SAN FRANCISCO (Bloomberg) -- Tesla Motors Inc. will begin deliveries of the Model X sport utility vehicle in three to four months, keeping close to the timeline the electric-car maker laid out earlier this year, CEO Elon Musk said.

"The Model X will be a better SUV than the Model S is a sedan," Musk, 43, said Tuesday at Tesla's annual shareholders meeting, held at the Computer History Museum in Mountain View, Calif.

He also said CFO Deepak Ahuja will retire at the end of this year.

Musk said he's been driving the latest prototype of the Model X, which Tesla first unveiled as a concept in February 2012 and previously sought to have ready by the end of 2014.

More recently, Tesla told investors that initial deliveries to customers, several of whom have been waiting for more than three years, would begin late in the third quarter.

The smallest and youngest publicly held U.S. automaker is investing heavily in growth as it prepares to begin selling the Model X. Tesla is increasing production, building its battery factory east of Reno, Nev., and diversifying beyond cars, with a suite of battery products for homes, businesses and utilities.

Car-based SUVs are popular among female drivers, and in a January interview with Bloomberg, Musk said that the Model X is drawing more than half its orders from women.

This is a contrast from the predominantly male customer base for its Model S sedan and the Roadster, which the Palo Alto, Calif.-based company no longer sells.

Tesla is also working on the Model 3, to be released in 2017 with a starting price of roughly $35,000. In addition, the company is readying another software upgrade for the Model S, including so-called autopilot driver- assist technology, and "may be able to get it out to early- access customers by the end of this month," Musk said.

CFO's retirement

Ahuja has been Tesla's CFO since 2008, coming from Ford Motor Co. and seeing Tesla through its June 2010 initial public offering. He said he's retiring to pursue other life goals.

"It has been an honor working for you," Ahuja told Musk at the shareholder meeting. "I have discovered more potential in myself than I could have imagined."

Musk at the meeting also discussed the company's Tesla Energy push into battery products. There has been some confusion between the Powerwall, designed for residences, and the Powerpack, a much larger product aimed at businesses and utilities.

» **ROWS**
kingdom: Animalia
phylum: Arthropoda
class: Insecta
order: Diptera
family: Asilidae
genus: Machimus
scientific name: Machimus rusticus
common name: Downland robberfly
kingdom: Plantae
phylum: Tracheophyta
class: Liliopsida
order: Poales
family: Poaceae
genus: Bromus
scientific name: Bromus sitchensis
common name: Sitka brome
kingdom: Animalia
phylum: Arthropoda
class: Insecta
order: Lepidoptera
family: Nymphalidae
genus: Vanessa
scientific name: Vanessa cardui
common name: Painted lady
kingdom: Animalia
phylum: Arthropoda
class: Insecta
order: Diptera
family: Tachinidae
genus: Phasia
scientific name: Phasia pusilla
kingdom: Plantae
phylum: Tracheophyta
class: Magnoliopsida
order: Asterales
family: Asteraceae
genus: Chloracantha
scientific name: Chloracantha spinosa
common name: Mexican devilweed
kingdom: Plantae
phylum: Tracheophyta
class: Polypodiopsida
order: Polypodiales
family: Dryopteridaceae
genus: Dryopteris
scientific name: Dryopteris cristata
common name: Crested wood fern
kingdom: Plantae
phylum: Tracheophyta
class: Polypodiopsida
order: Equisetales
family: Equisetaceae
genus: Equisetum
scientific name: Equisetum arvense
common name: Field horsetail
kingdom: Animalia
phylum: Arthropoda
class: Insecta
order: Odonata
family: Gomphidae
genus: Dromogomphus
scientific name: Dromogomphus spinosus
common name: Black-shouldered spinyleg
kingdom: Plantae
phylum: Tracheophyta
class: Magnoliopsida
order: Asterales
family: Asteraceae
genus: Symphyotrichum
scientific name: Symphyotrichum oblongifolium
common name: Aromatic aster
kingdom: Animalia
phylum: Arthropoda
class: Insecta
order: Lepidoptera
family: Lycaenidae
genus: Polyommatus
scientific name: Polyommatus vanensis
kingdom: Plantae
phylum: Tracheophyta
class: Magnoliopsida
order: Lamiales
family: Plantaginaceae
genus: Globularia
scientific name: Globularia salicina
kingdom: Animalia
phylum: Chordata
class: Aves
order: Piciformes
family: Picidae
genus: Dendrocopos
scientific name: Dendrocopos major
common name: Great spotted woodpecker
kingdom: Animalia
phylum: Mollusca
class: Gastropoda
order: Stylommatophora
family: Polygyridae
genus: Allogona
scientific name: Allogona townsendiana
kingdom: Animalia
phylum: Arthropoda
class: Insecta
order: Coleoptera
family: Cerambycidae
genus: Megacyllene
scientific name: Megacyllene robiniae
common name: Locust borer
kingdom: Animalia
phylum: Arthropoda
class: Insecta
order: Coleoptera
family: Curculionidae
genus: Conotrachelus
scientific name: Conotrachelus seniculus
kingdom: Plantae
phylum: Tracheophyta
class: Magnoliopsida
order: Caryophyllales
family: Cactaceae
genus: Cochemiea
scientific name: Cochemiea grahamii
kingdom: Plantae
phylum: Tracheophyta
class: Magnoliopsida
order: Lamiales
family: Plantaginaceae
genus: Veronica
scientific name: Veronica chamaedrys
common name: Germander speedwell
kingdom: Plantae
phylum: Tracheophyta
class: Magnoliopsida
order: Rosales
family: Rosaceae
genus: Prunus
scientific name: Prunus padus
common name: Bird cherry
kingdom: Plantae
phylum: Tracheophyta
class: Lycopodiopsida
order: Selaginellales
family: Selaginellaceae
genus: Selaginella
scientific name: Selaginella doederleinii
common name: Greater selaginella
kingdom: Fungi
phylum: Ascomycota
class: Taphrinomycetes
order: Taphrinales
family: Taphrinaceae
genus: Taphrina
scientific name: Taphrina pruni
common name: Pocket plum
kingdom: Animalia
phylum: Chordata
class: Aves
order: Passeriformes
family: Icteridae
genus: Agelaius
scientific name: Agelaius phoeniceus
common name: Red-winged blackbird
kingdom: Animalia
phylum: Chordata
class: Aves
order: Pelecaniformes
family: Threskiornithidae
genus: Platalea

» **PROBLEMS AND TASKS**
• 1. Reproduce the passage of the Tesla news excerpt between "He also said" and "homes, businesses and utilities.", inclusive.
• 2. In the Tesla news excerpt, which company did Deepak Ahuja come from when he became Tesla's CFO?

» **ANSWERS TO EACH TASK**
• 1.
He also said CFO Deepak Ahuja will retire at the end of this year.

Musk said he's been driving the latest prototype of the Model X, which Tesla first unveiled as a concept in February 2012 and previously sought to have ready by the end of 2014.

More recently, Tesla told investors that initial deliveries to customers, several of whom have been waiting for more than three years, would begin late in the third quarter.

The smallest and youngest publicly held U.S. automaker is investing heavily in growth as it prepares to begin selling the Model X. Tesla is increasing production, building its battery factory east of Reno, Nev., and diversifying beyond cars, with a suite of battery products for homes, businesses and utilities.

• 2. Ford Motor Co.